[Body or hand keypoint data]
-------

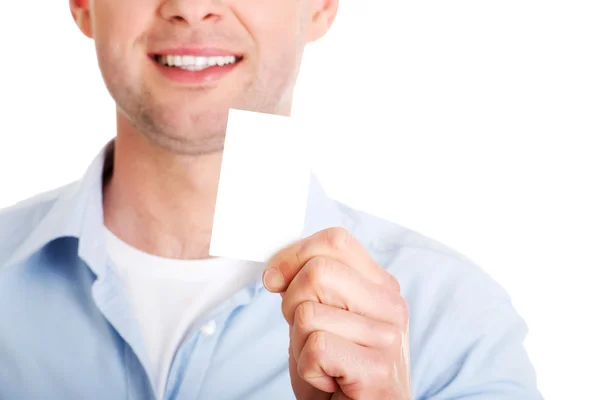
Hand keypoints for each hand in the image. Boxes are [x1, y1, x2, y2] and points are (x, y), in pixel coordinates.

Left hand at [262, 227, 411, 399]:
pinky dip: (308, 370)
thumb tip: (277, 270)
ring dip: (299, 343)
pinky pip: (316, 348)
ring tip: (322, 360)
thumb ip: (310, 286)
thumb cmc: (337, 368)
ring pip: (308, 312)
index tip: (276, 279)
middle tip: (305, 332)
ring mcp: (387, 337)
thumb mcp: (323, 317)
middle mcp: (390, 305)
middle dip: (291, 303)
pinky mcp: (377, 369)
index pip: (335, 241)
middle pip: (317, 271)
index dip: (294, 255)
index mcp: (380, 286)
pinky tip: (330, 380)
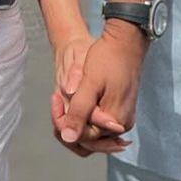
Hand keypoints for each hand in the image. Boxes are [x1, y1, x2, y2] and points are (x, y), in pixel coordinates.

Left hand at [55, 21, 146, 153]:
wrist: (125, 41)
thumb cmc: (108, 58)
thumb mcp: (89, 84)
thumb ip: (79, 112)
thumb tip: (67, 138)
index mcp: (114, 121)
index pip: (83, 136)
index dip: (64, 121)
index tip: (55, 97)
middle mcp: (121, 125)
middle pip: (89, 139)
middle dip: (70, 123)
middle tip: (57, 99)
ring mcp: (123, 117)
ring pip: (94, 132)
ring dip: (77, 121)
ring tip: (65, 101)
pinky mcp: (121, 110)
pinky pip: (100, 123)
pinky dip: (87, 116)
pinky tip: (77, 102)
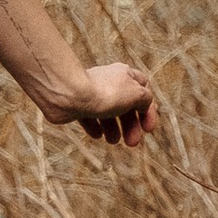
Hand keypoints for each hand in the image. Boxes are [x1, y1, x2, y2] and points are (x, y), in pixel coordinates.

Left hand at [38, 61, 155, 147]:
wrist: (69, 94)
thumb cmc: (105, 93)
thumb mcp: (137, 94)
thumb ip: (146, 99)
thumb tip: (143, 105)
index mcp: (125, 74)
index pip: (143, 90)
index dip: (149, 110)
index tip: (149, 129)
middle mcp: (108, 81)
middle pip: (126, 105)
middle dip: (131, 125)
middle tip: (132, 143)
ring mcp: (91, 92)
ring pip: (107, 112)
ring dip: (114, 128)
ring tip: (112, 141)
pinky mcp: (75, 103)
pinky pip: (88, 115)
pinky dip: (95, 126)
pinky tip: (97, 135)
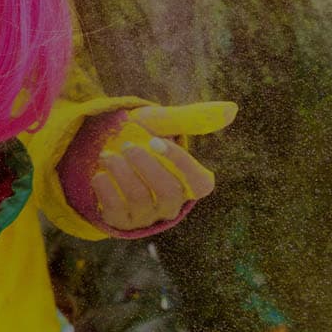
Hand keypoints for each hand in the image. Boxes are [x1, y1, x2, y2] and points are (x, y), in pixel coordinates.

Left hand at [92, 102, 233, 230]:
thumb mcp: (164, 123)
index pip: (199, 183)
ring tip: (107, 155)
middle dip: (146, 167)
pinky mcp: (121, 222)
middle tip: (127, 146)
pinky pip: (116, 212)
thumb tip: (232, 109)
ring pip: (140, 200)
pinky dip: (106, 191)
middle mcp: (172, 204)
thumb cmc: (142, 137)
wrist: (103, 150)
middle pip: (168, 192)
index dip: (179, 163)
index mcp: (190, 183)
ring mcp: (147, 216)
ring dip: (122, 174)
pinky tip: (99, 175)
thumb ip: (193, 118)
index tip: (155, 141)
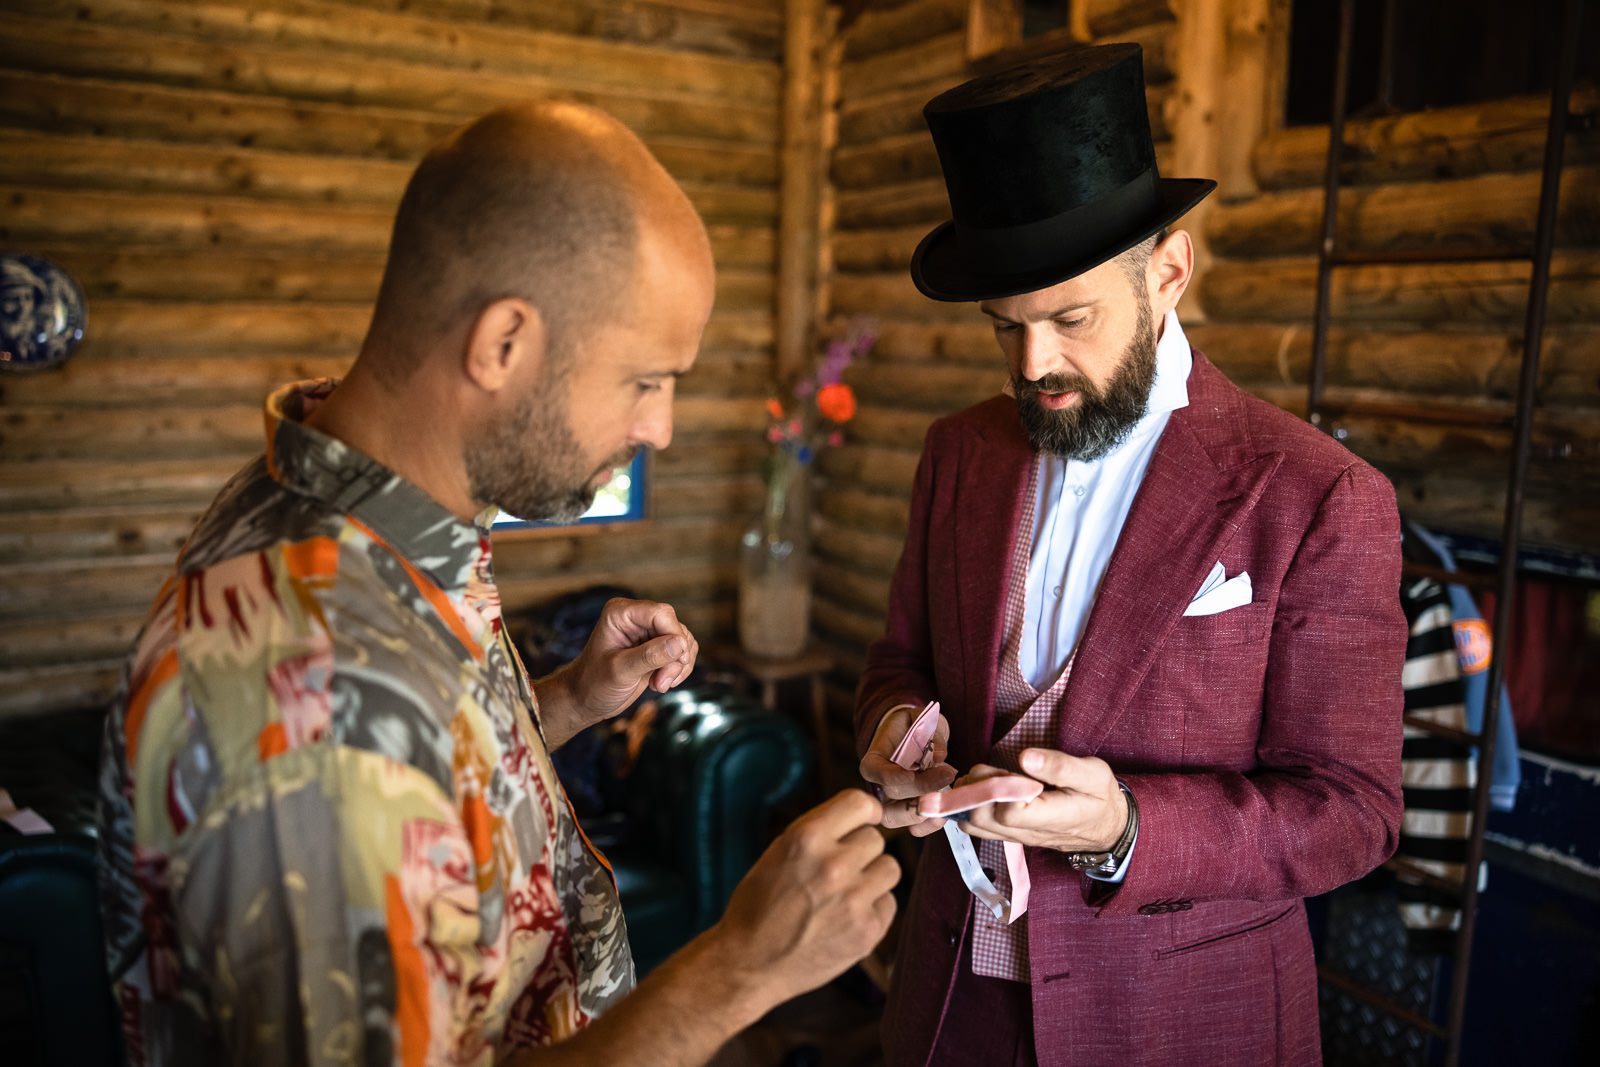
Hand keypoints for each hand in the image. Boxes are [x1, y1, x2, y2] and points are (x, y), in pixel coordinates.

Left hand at [534, 598, 697, 748]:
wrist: (586, 699)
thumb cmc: (594, 683)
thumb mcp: (620, 671)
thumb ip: (650, 656)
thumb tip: (680, 644)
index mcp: (621, 613)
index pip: (662, 613)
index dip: (674, 636)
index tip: (678, 661)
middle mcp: (636, 617)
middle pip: (676, 627)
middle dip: (676, 657)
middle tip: (662, 682)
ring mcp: (648, 632)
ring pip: (683, 640)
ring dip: (678, 666)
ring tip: (659, 684)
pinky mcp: (656, 647)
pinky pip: (682, 651)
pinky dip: (679, 669)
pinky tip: (662, 683)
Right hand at [708, 790, 899, 1005]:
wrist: (749, 964)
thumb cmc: (758, 905)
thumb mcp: (778, 853)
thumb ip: (819, 832)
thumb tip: (862, 816)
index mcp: (806, 838)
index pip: (860, 802)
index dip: (866, 811)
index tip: (863, 820)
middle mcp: (833, 865)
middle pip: (876, 838)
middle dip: (860, 851)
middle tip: (839, 869)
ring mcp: (853, 901)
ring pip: (890, 868)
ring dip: (872, 877)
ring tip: (845, 892)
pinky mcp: (866, 932)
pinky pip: (888, 903)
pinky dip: (872, 909)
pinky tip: (845, 918)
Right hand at [859, 704, 957, 837]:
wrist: (918, 737)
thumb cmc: (917, 726)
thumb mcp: (923, 719)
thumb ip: (931, 733)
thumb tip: (939, 756)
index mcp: (876, 757)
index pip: (873, 770)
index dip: (889, 776)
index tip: (910, 774)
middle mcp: (881, 783)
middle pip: (893, 794)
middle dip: (922, 788)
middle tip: (948, 773)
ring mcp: (894, 800)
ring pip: (897, 817)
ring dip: (923, 811)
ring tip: (946, 800)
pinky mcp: (910, 811)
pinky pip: (914, 827)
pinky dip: (929, 825)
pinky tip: (945, 813)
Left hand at [957, 749, 1127, 852]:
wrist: (1106, 827)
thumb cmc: (1100, 797)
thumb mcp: (1093, 774)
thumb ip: (1060, 766)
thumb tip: (1026, 757)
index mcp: (1049, 818)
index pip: (1008, 812)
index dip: (1001, 787)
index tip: (1013, 771)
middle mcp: (1027, 833)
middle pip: (981, 816)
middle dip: (979, 787)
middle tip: (997, 770)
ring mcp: (1014, 837)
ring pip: (973, 823)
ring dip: (972, 795)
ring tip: (993, 778)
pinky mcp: (1008, 835)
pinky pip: (977, 825)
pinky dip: (971, 803)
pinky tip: (987, 787)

-------

### DIRECTIONS
Return the records above verbatim, leaving out images.

### EXERCISE RESPONSE
Hand keypoints for each hand in the image. Boxes are [x1, y1, x2, y2] and points are (x, y), in pixel coordinates.

Left hand at [262, 227, 411, 399]:
pinky dip: (308, 370)
thumb tip: (277, 270)
ring dip: (299, 343)
pinky pip: (316, 348)
ring tip: (322, 360)
thumb ip: (310, 286)
thumb cmc: (337, 368)
ring pip: (308, 312)
index tip: (276, 279)
middle tip: (305, 332)
ring mcp: (387, 337)
thumb mcp: (323, 317)
middle mcp: (390, 305)
middle dip: (291, 303)
pinky mcp: (377, 369)
index pip: (335, 241)
middle pip: (317, 271)
index dip: (294, 255)
index mcp: (380, 286)
pinky tip: (330, 380)
Hand keypoints for each hand in the image. Boxes are [x1, y1, x2, y2] and points are (x, y), in pixel coordinates.

Left hand at [55, 21, 146, 153]:
wrist: (125, 41)
thumb cmc: (108, 58)
thumb mcp: (89, 84)
thumb ip: (79, 112)
thumb tip: (67, 138)
index mcp: (114, 121)
index pip: (83, 136)
index dip: (64, 121)
index tip: (55, 97)
middle mcp: (121, 125)
middle pip: (89, 139)
middle dip: (70, 123)
middle tip: (57, 99)
ring mcp: (123, 117)
ring pip: (94, 132)
ring dip: (77, 121)
ring tip: (65, 101)
pinky mcp: (121, 110)
pinky pip: (100, 123)
pinky dip: (87, 116)
pinky tip: (77, 102)
Hand keypoints for each hand in the image. Boxes are [x1, y1, x2, y2] and points are (x, y), in pixel coordinates.

Left hand at [38, 61, 155, 147]:
wrist: (69, 94)
thumb cmc: (105, 93)
thumb mcp: (137, 94)
thumb ip: (146, 99)
thumb tip: (143, 105)
index mcp: (125, 74)
index pip: (143, 90)
index dip: (149, 110)
index tip: (149, 129)
middle mcp: (108, 81)
middle pip: (126, 105)
middle dip: (131, 125)
middle tip: (132, 143)
ring mcp: (91, 92)
ring pip: (107, 112)
ring dip: (114, 128)
ring tip: (112, 141)
pinky mcp: (75, 103)
pinky pip: (88, 115)
pinky dip: (95, 126)
pinky tip: (97, 135)
Hand keypoints for each hand in the image. Boxes are [x1, y1, x2, y2] and points are (x, y), in pixel coordinates.

Left hand at [92, 102, 233, 230]:
thumb mcp: (164, 123)
index pip: (199, 183)
ring tip: (107, 155)
middle dip: (146, 167)
pinky mcp: (121, 222)
middle tip: (127, 146)
pinky pip: (116, 212)
thumb tip: (232, 109)
ring pip: (140, 200)
pinky dip: (106, 191)
middle mcp: (172, 204)
thumb cmc: (142, 137)
wrist: (103, 150)
middle pip: (168, 192)
index dip: (179, 163)
index mcp: (190, 183)
ring mcp: (147, 216)
ring dip: (122, 174)
pinky tip: (99, 175)
thumb ip: (193, 118)
index tip: (155, 141)
Hand keypoints for each hand in the image. Boxes are [x1, y1, x2, y2] and points are (x, y), in pixel coordinates.

Left hand at [534, 598, 697, 748]:
wrist: (586, 699)
thumb cmc: (594, 683)
thumb mcp: (620, 671)
thumb ip: (650, 656)
thumb tip: (680, 644)
index mcp: (621, 613)
index pip: (662, 613)
index dip: (674, 636)
index tip: (678, 661)
middle mcp: (636, 617)
middle pip: (676, 627)
middle dip: (676, 657)
middle tip: (662, 682)
ring mcp: (648, 632)
ring pip: (683, 640)
ring dip: (678, 666)
ring tip: (659, 684)
pinky mcp: (656, 647)
pinky pip: (682, 651)
pinky dip: (679, 669)
pinky tip: (662, 683)
Right hand at [708, 790, 899, 1005]:
wrist: (749, 964)
thumb cmc: (758, 905)
thumb mcp: (778, 853)
thumb ip: (819, 832)
thumb tip: (862, 816)
index mcp: (806, 838)
index pip: (860, 802)
index dip: (866, 811)
index tip: (863, 820)
middle mcp: (833, 865)
middle pip: (876, 838)
middle dip: (860, 851)
middle tip: (839, 869)
ring mcp: (853, 901)
ring pip: (890, 868)
ring dip: (872, 877)
ring tip: (845, 892)
pinky mcp: (866, 932)
pinky pip: (888, 903)
pinky dip: (872, 909)
pinky tip: (845, 918)
Right hand at [859, 704, 957, 837]:
wrist: (918, 737)
thumb cmc: (917, 726)
thumb mcp: (923, 719)
thumb ip: (931, 733)
thumb tip: (939, 756)
index mcp: (876, 757)
index pip: (873, 770)
index dip: (889, 776)
index tip: (910, 774)
middle mcp: (881, 783)
middle pip: (893, 794)
middle dip: (922, 788)
middle tip: (948, 773)
ring mcp: (894, 800)
ring pip: (897, 817)
ring dip: (923, 811)
ring tip: (946, 800)
pinky mcp: (910, 811)
pinky pip: (914, 827)
pinky dip: (929, 825)
pinky tip: (945, 813)
Left hand at [957, 749, 1127, 852]:
wrist: (1106, 827)
thumb cmc: (1100, 797)
thumb mcp: (1093, 774)
thumb ip: (1060, 766)
thumb tip: (1026, 757)
index mcp: (1049, 818)
index pip: (1008, 812)
index dip: (1001, 787)
index tip: (1013, 771)
middle mcp: (1027, 833)
middle pip: (981, 816)
middle dip: (979, 787)
middle tip: (997, 770)
ring mcp: (1014, 837)
ring pip: (973, 823)
ring dip: (972, 795)
ring tip: (993, 778)
pinky mcp: (1008, 835)
pinky pip: (977, 825)
pinky dip: (971, 803)
pinky tip: (987, 787)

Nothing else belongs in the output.